=== Written task ===
Render the text read from each of the rows below as a single numbered list, one line per item, with blank lines left out. Leave the pictures out of the answer.

=== Data supplied ===
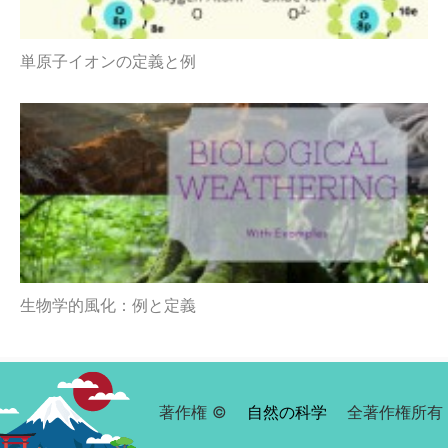
単原子イオンの定義と例
生物学的風化：例と定義
著作権 ©
自然の科学
全著作権所有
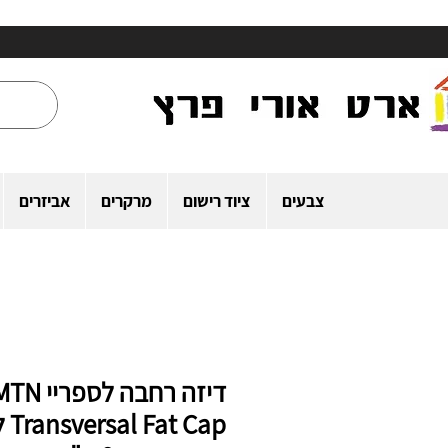
צבעים
ציוד רישום
מרקרים
אביזרים
דיזה רחבה לספריי 
at Cap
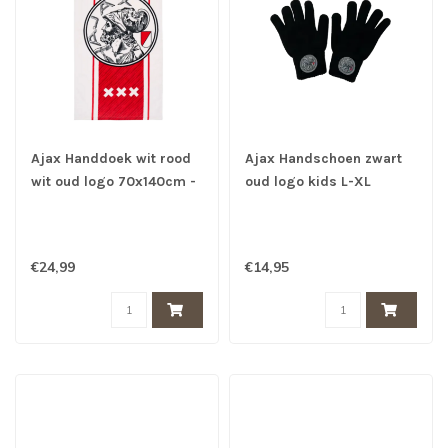
Ajax Handdoek wit rood
Ajax Handschoen zwart
wit oud logo 70x140cm -
oud logo kids L-XL
Ajax Badlaken
€24,99
€14,95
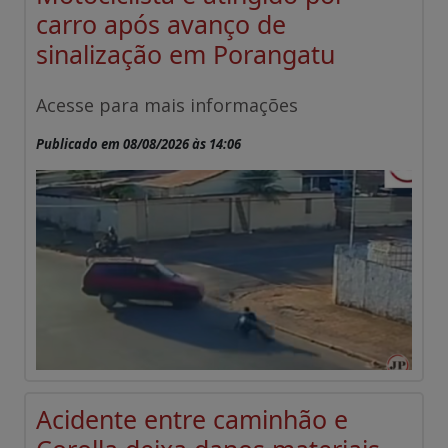
carro após avanço de
sinalização em Porangatu
Acesse para mais informações
Publicado em 08/08/2026 às 14:06
Acidente entre caminhão e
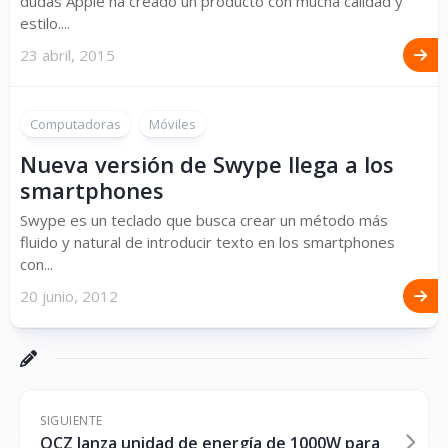
dudas Apple ha creado un producto con mucha calidad y
estilo....
23 abril, 2015
Computadoras
Móviles
Nueva versión de Swype llega a los
smartphones
Swype es un teclado que busca crear un método más
fluido y natural de introducir texto en los smartphones
con...
20 junio, 2012
SIGUIENTE
OCZ lanza unidad de energía de 1000W para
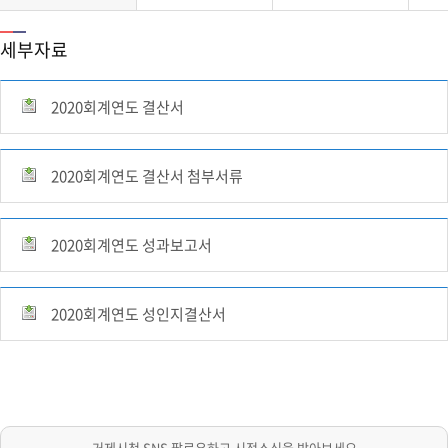
세부자료
2020회계연도 결산서
2020회계연도 결산서 첨부서류
2020회계연도 성과보고서
2020회계연도 성인지결산서
거제시청 SNS 팔로우하고 시정소식을 받아보세요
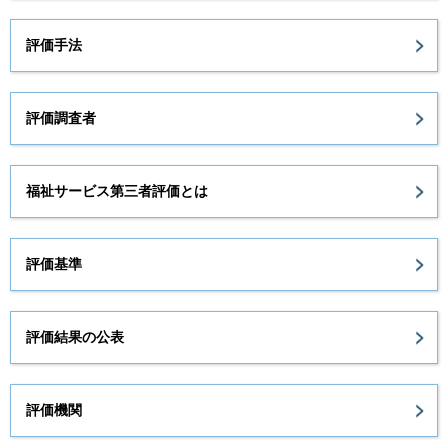
評価手法
評価調査者
福祉サービス第三者評価とは
評価基準
評価結果の公表
評価機関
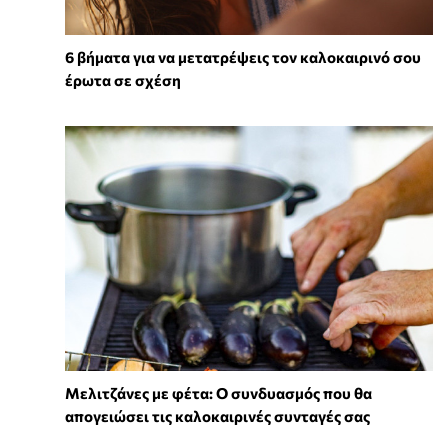
6 βήματα για να μετατρέψεις τον καλοκαιρινό σου
έρωτα σε σχέση
Μελιτζάνες με φέτα: Ο συνδυασμός που θα
απογειώσει τις καλοκαιρινές συνταγές σας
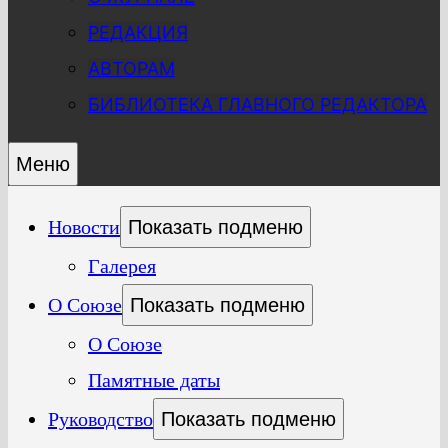
РЕДАКЦИЯ
АВТОРАМ
БИБЛИОТЕКА ГЛАВНОГО РЕДАКТОРА
Меню
Новости
Показать подменю
Галерея
О Союзе
Показать подменю
О Союзе
Памятные даты
Руководство
Показать подменю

=== Solved exercise ===
1. 単原子イオンの定義と例
2. 生物学的風化：例と定義
3. 著作権 ©
4. 自然の科学
5. 全著作権所有
6. צבעים
7. ציוד רישום
8. מרקרים
9. אביזרים
10. דיזה רחבה לספריי 
11. at Cap
12. Ajax Handdoek wit rood
13. Ajax Handschoen zwart
14. wit oud logo 70x140cm -
15. oud logo kids L-XL
16. Ajax Badlaken
17. €24,99
18. €14,95
19. carro após avanço de
20. sinalização em Porangatu
21. Acesse para mais informações
22. Publicado em 08/08/2026 às 14:06
23. Acidente entre caminhão e
24. dudas Apple ha creado un producto con mucha calidad y
25. estilo....
26. 23 abril, 2015
27. Computadoras
28. Móviles
29. Nueva versión de Swype llega a los
30. smartphones
31. Swype es un teclado que busca crear un método más
32. fluido y natural de introducir texto en los smartphones
33. con...
34. 20 junio, 2012
35. SIGUIENTE
36. OCZ lanza unidad de energía de 1000W para
37. 세부자료
38. 2020회계연도 결산서
39. 2020회계연도 결산서 첨부서류
40. 2020회계연도 성과보고서
41. 2020회계연도 성인지결산서
42. 거제시청 SNS 팔로우하고 시정소식을 받아보세요
43. 評価手法
44. 評価調査者
45. 福祉サービス第三者評価とは
46. 評価基準
47. 評価結果の公表
48. 評価機関
49. 6 βήματα για να μετατρέψεις τον καλοκαιρινό σου
50. έρωτα σε σχέση
51. Μελιτζάνες με φέτα: Ο συνδυασμός που θα
52. απογειώσει τις καλοκαιρινές συνταγές σας
53. РЕДАКЦИЯ
54. АВТОРАМ
55. БИБЛИОТЕКА ГЛАВНОГО РЕДАКТОРА
56. Меню
57. Новости
58. Показать подменю
59. Галерея
60. О Союзе
61. Показать подменю
62. О Союзе
63. Памятные даты
64. Руководство
65. Показать подменю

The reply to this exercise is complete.